Requirement: Pull out every line of the records below that contains the word "chart" and copy each such line in full.

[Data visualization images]
BEGIN
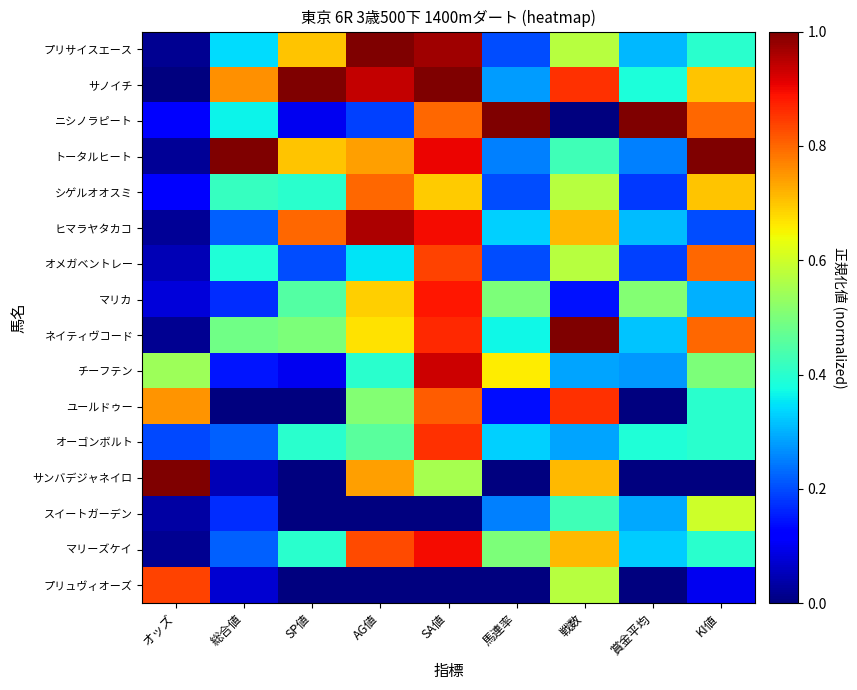

Reading left to right, transcribe all the data shown in this chart.

プリサイスエース: オッズ=0.0	総合値=0.3	SP値=0.7	AG値=1.0	SA値=1.0	馬連率=0.2	戦数=0.6	賞金平均=0.3	KI値=0.4
サノイチ: オッズ=0.0	総合値=0.8	SP値=1.0	AG値=0.9	SA値=1.0	馬連率=0.3	戦数=0.9	賞金平均=0.4	KI値=0.7
ニシノラピート: オッズ=0.1	総合値=0.4	SP値=0.1	AG値=0.2	SA値=0.8	馬連率=1.0	戦数=0.0	賞金平均=1.0	KI値=0.8
トータルヒート: オッズ=0.0	総合値=1.0	SP値=0.7	AG値=0.7	SA値=0.9	馬連率=0.2	戦数=0.4	賞金平均=0.2	KI値=1.0
シゲルオオスミ: オッズ=0.1	総合値=0.4	SP値=0.4	AG値=0.8	SA値=0.7	馬連率=0.2	戦数=0.6	賞金平均=0.2	KI値=0.7
ヒマラヤタカコ: オッズ=0.0	総合値=0.2	SP値=0.8	AG値=1.0	SA値=0.9	馬連率=0.3	戦数=0.7	賞金平均=0.3	KI値=0.2
オメガベントレー: オッズ=0.1	総合値=0.4	SP値=0.2	AG値=0.3	SA値=0.8	馬連率=0.2	戦数=0.6	賞金平均=0.2	KI値=0.8
マリカ: オッズ=0.1	総合値=0.2	SP値=0.5	AG値=0.7	SA値=0.9	馬連率=0.5	戦数=0.1	賞金平均=0.5	KI値=0.3
ネイティヴコード: オッズ=0.0	総合値=0.5	SP値=0.5	AG値=0.7	SA値=0.9	馬連率=0.4	戦数=1.0	賞金平均=0.3	KI値=0.8
チーフテン: オッズ=0.5	総合値=0.1	SP値=0.1	AG値=0.4	SA値=0.9	馬連率=0.7	戦数=0.3	賞金平均=0.3	KI値=0.5
ユールドゥー: オッズ=0.8	総合値=0.0	SP値=0.0	AG値=0.5	SA値=0.8	馬連率=0.1	戦数=0.9	賞金平均=0.0	KI値=0.4
オーゴンボルト: オッズ=0.2	総合値=0.2	SP値=0.4	AG値=0.5	SA値=0.9	馬連率=0.3	戦数=0.3	賞金平均=0.4	KI値=0.4
サンバデジャネイロ: オッズ=1.0	総合値=0.0	SP値=0.0	AG値=0.7	SA値=0.6	馬連率=0.0	戦数=0.7	賞金平均=0.0	KI値=0.0
スイートガーデン: オッズ=0.0	総合値=0.2	SP値=0.0	AG値=0.0	SA値=0.0	馬連率=0.2	戦数=0.4	賞金平均=0.3	KI値=0.6
マリーズケイ: オッズ=0.0	総合値=0.2	SP値=0.4	AG値=0.8	SA値=0.9	馬連率=0.5	戦数=0.7	賞金平均=0.3	KI値=0.4
プリュヴィオーズ: オッズ=0.8	総合値=0.1	SP値=0.0	AG値=0.0	SA値=0.0	馬連率=0.0	戦数=0.6	賞金平均=0.0	KI値=0.1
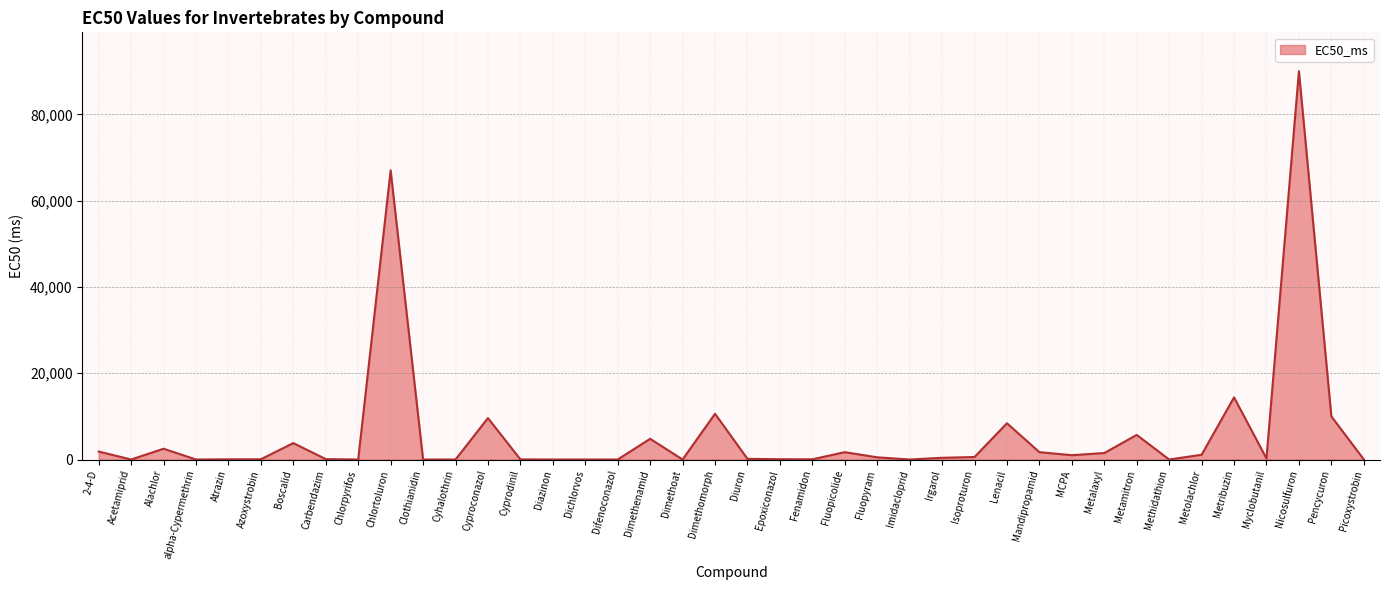

Which has a higher value, Diuron or Boscalid?

Boscalid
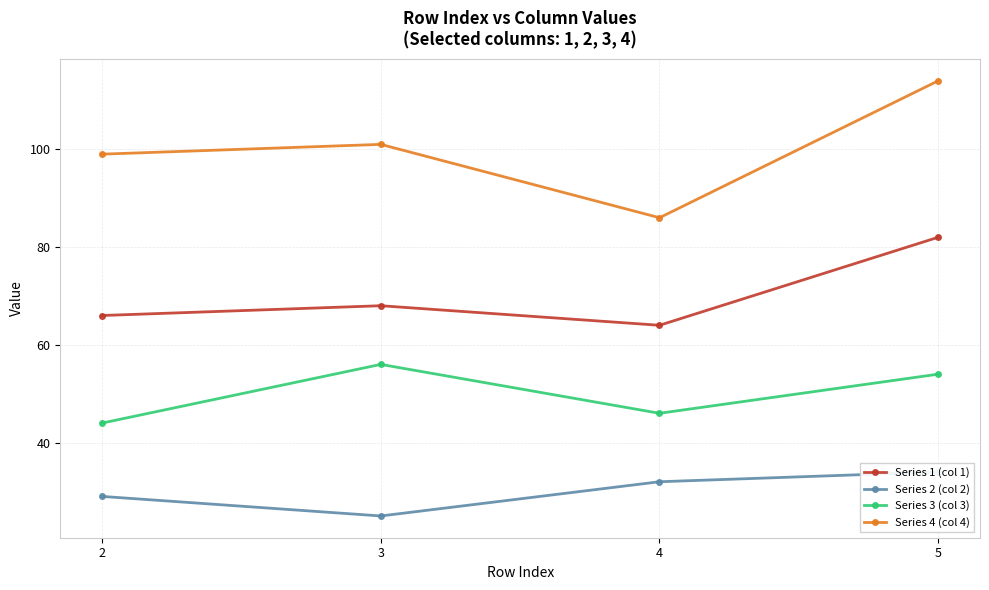

At which label does Series 2 (col 2) reach its peak?

5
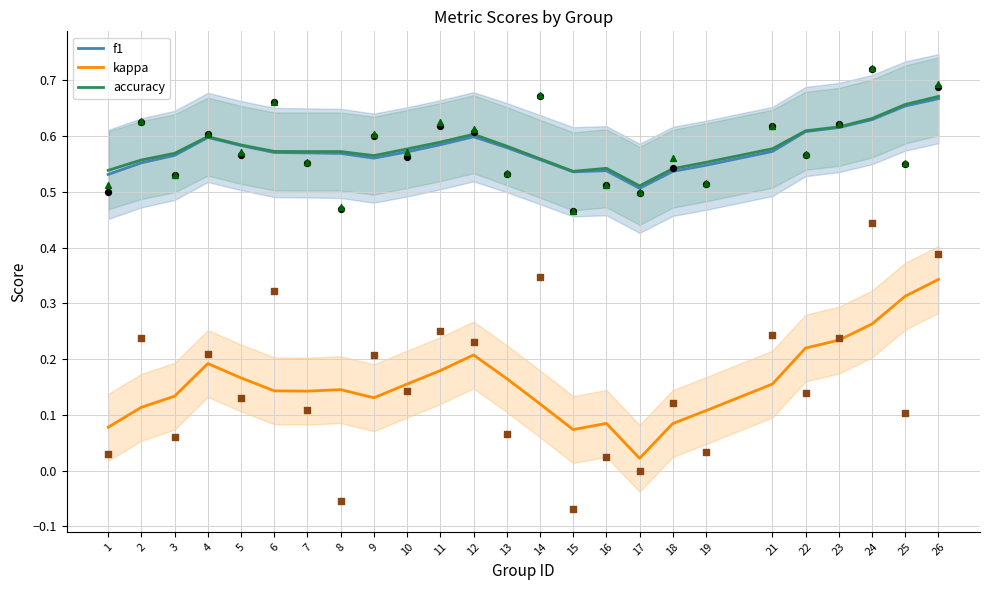

Which series contains the highest Y value?

accuracy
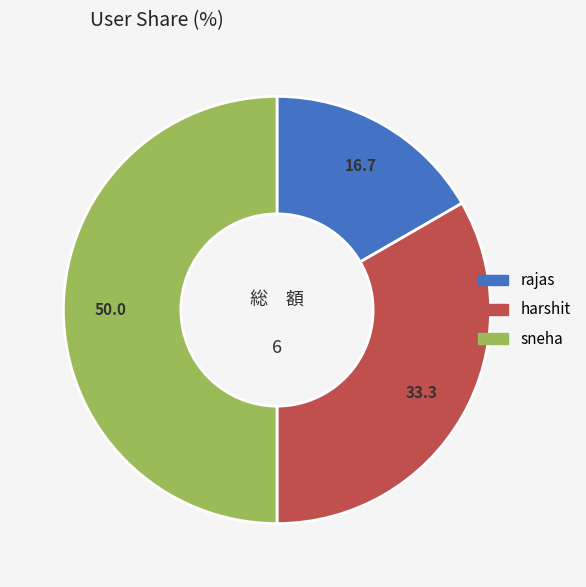

Is it true that sneha is 44% of the pie?

False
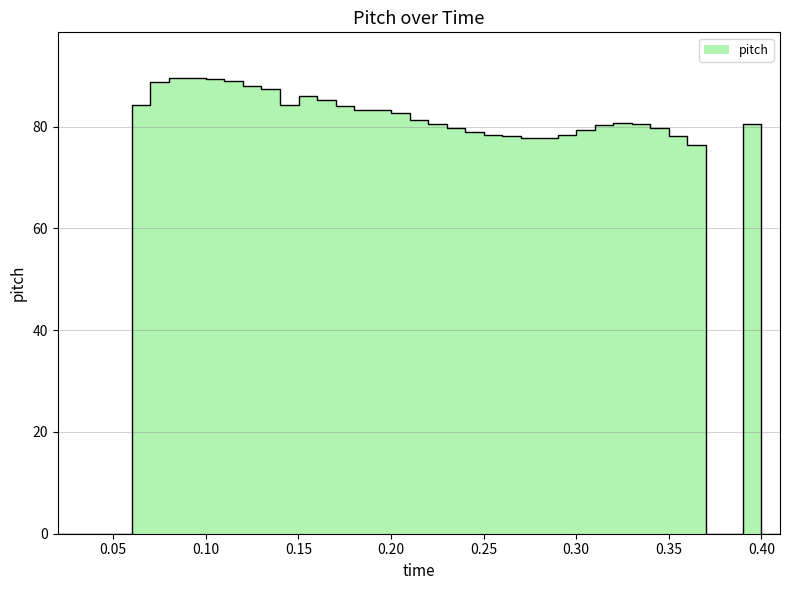

How many data points are less than 80?

19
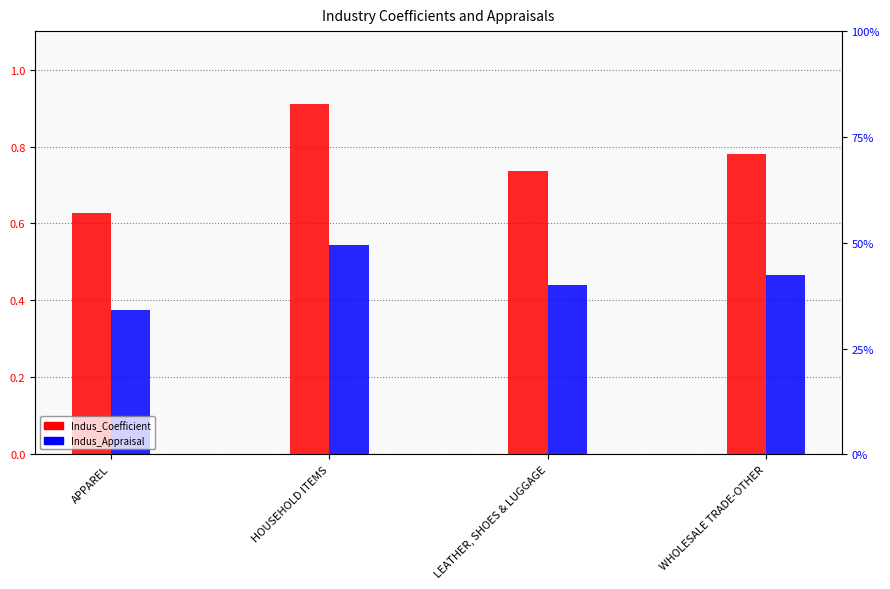

Read the Indus_Coefficient value at HOUSEHOLD ITEMS.

0.9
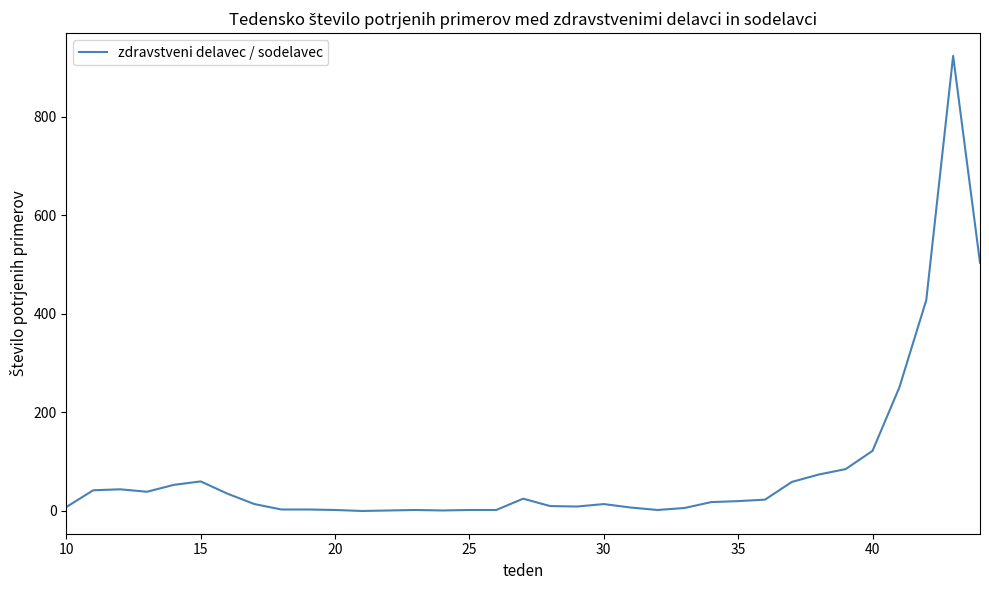

Does the chart have visible grid lines?

No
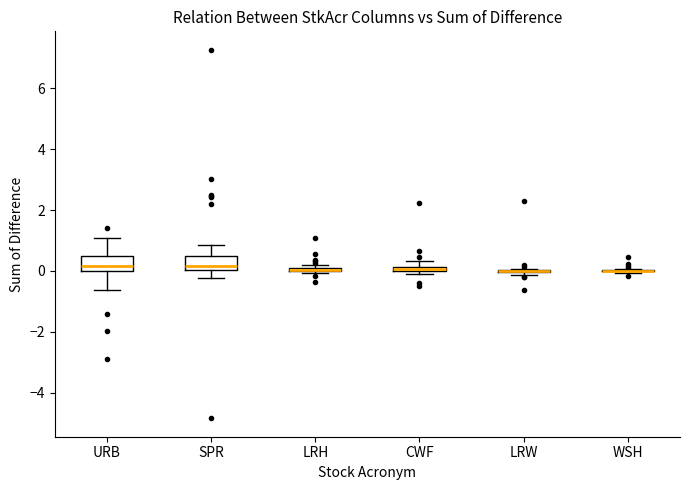

Where does the median line of the box for URB sit on the y-axis? The values are not printed on the chart, so give them approximately, as read against the axis.

0.2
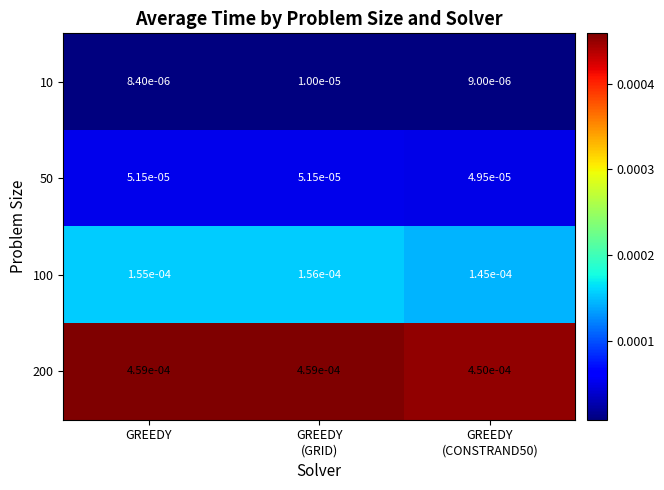

At which category does the chart reach its minimum across all series?

GREEDY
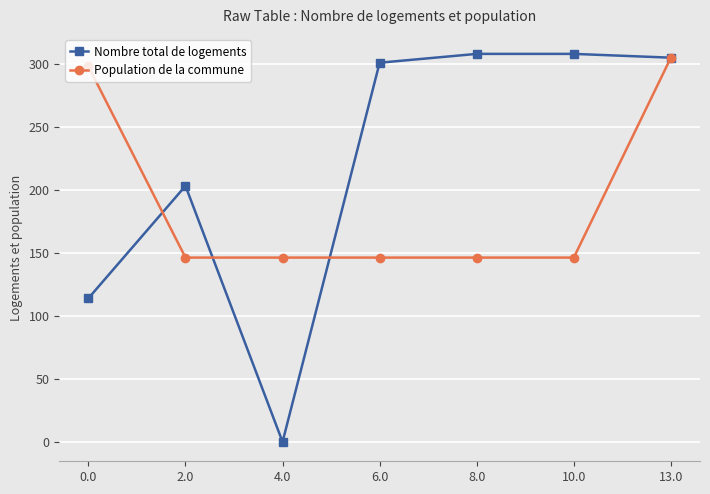

Reading left to right, what are all the values shown in this chart?

Nombre total de logements: 114.0	203.2	0.0	301.0	308.0	308.0	305.0
Population de la commune: 298.0	146.3	146.3	146.3	146.3	146.3	305.0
END
Answer:
Reading left to right, transcribe all the data shown in this chart.
Does the chart have visible grid lines?
Where does the median line of the box for URB sit on the y-axis? The values are not printed on the chart, so give them approximately, as read against the axis.
At which category does the chart reach its minimum across all series?
Reading left to right, what are all the values shown in this chart?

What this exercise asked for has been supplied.